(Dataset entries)
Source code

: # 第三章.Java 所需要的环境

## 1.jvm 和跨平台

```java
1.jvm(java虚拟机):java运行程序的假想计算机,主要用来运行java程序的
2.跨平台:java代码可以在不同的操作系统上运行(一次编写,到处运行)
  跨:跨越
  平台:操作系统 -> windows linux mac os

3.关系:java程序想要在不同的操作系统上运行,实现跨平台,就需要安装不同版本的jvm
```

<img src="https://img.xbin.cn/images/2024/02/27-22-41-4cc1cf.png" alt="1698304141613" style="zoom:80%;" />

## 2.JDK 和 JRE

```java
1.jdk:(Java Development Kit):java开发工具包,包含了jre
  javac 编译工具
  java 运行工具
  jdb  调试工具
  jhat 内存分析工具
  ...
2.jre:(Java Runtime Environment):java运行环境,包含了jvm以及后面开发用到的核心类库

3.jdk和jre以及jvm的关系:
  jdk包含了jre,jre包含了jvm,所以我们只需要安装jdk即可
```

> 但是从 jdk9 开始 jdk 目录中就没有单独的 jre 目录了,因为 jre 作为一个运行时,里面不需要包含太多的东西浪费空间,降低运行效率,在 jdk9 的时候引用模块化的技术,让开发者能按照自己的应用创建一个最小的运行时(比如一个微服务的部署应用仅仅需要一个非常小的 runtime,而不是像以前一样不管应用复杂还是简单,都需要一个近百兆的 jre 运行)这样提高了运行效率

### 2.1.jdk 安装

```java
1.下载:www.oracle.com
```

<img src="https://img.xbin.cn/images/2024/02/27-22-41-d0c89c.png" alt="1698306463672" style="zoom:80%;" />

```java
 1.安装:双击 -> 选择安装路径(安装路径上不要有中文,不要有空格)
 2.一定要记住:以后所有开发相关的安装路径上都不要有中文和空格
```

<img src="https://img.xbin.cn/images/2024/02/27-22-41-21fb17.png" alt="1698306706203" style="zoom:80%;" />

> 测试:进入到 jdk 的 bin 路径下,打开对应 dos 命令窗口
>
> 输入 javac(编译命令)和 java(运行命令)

Activity - Find the lines above holding the word "style" and show them.

Solution below -
<img src="https://img.xbin.cn/images/2024/02/27-22-41-4cc1cf.png" alt="1698304141613" style="zoom:80%;" />
<img src="https://img.xbin.cn/images/2024/02/27-22-41-d0c89c.png" alt="1698306463672" style="zoom:80%;" />
<img src="https://img.xbin.cn/images/2024/02/27-22-41-21fb17.png" alt="1698306706203" style="zoom:80%;" />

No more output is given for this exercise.